Das hatten wir doch das letzte Mal schon. Von daher wirds nicht spezieller, und wir wissen, was auf uns zukommt.

Mit wem fiebert Ihre Familie mit?
Natürlich steht sie zu mir. Aber es wird schon ein spezielles Spiel für alle. Aber ich habe zu diesem Thema schon ein wenig Distanz.

Wenn der Kosovo einst von der Fifa akzeptiert wird: Spielen Sie dann für ihn?
Damit beschäftige ich mich nicht. Ich fühle mich top wohl in der Schweizer Nati.

Nati-Coach Vladimir Petkovic sagte, dass nur Lorik Cana von den Albanern in der Schweizer Nati einen Stammplatz hätte. Einverstanden?
Das weiss ich nicht, es ist nicht ­relevant.

Erzählen Sie mal die Geschichte Ihrer Eltern. Wie kamen Sie in die Schweiz?
Ich bin 1991 im Kosovo geboren worden. Mein Vater war schon vorher als Arbeiter hier, arbeitete lange auf dem Bau. 1992 konnte er uns alle nachziehen. Wir kamen in ein Haus mit viel Charme, welches noch mit Holz beheizt wurde. Ich weiss noch, wenn wir Kinder zu viel reinschmissen, wurde es zu heiss. Der enge ­Zusammenhalt ­unserer Familie ist bis heute ­extrem. Darum habe ich uns auch zwei Wohnungen ­nebeneinander gekauft, damit wir möglichst viel zusammen sein können.

Auch jetzt sind sie wieder alle da. Papa Isen, Mama Fatima, die Brüder Erdin und Arianit, Schwester Medina. «Fünf, sechs Spiele von ihm haben wir gesehen», sagt Papa Isen zu SonntagsBlick.

Hat Albanien Sie eigentlich auch mal angefragt?
Nein.

Warum nicht?
Als ich in der Schweizer U18-­Nati spielte, kannten sie mich noch nicht. Und mit 18 war ich schon Schweizer Nati-Spieler. Erst da wurde es Thema in Albanien.

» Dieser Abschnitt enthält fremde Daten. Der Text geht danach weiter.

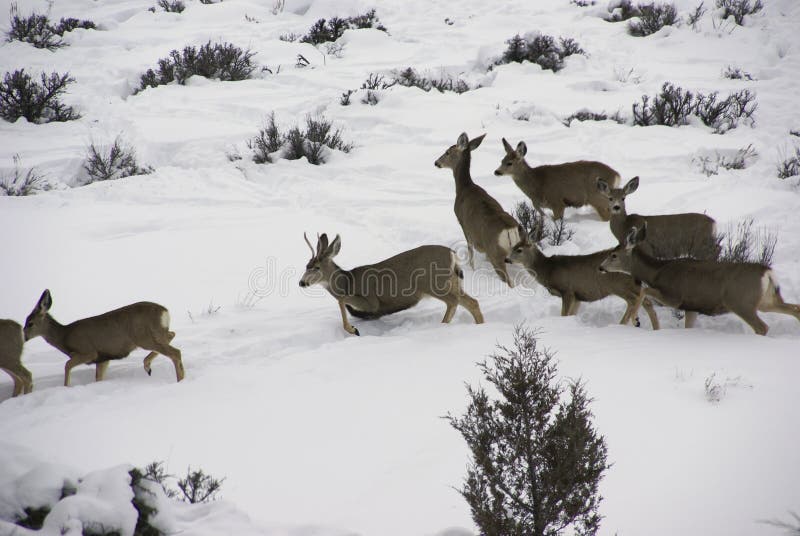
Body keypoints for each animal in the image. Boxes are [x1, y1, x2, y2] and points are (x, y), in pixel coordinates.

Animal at [23, 290, 184, 386]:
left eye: (30, 323)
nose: (24, 336)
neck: (64, 336)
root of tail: (165, 311)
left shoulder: (89, 352)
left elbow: (67, 365)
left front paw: (66, 386)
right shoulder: (103, 358)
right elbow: (98, 378)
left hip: (144, 337)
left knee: (175, 352)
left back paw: (179, 380)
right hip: (156, 333)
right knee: (172, 335)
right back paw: (148, 366)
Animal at [299, 233, 483, 336]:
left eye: (316, 267)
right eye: (306, 265)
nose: (301, 282)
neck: (348, 282)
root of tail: (453, 254)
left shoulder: (372, 302)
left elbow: (341, 300)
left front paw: (353, 330)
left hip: (433, 283)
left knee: (454, 301)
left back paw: (442, 326)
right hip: (452, 282)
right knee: (471, 302)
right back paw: (480, 326)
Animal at [435, 132, 521, 287]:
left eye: (447, 152)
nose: (436, 162)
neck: (464, 188)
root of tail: (509, 230)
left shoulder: (463, 223)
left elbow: (470, 250)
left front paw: (472, 269)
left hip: (496, 253)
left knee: (508, 281)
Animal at [505, 230, 659, 328]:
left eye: (519, 250)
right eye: (512, 247)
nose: (506, 259)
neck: (548, 269)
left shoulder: (567, 290)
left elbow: (563, 314)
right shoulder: (578, 296)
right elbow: (570, 315)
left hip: (619, 285)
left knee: (636, 300)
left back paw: (631, 323)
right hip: (629, 286)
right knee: (646, 301)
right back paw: (653, 327)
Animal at [599, 225, 800, 335]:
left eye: (614, 255)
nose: (600, 267)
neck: (657, 272)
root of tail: (767, 272)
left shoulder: (674, 296)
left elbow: (645, 290)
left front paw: (636, 320)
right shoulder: (691, 307)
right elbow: (688, 327)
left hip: (740, 302)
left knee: (762, 327)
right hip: (765, 300)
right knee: (794, 308)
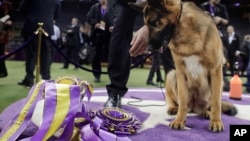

Wäre Christian Gross länger Basel-Trainer geblieben, hätte es für Sie als 1,69 Meter ­grossen Spieler auch anders rauskommen können.
Hätte, wäre, ... vielleicht wäre ich in jener Zeit bei GC gelandet. Ich war dort im Gespräch.

Im Ernst?
Ja. Murat Yakin war U21-Trainer bei den Grasshoppers und erkannte mein Talent früh. Hätte ich es bei Basel nicht in die erste Mannschaft geschafft, wäre ich vielleicht diesen Umweg gegangen. Aber ich bin mir sicher, dass ich auch so meinen Weg gegangen wäre.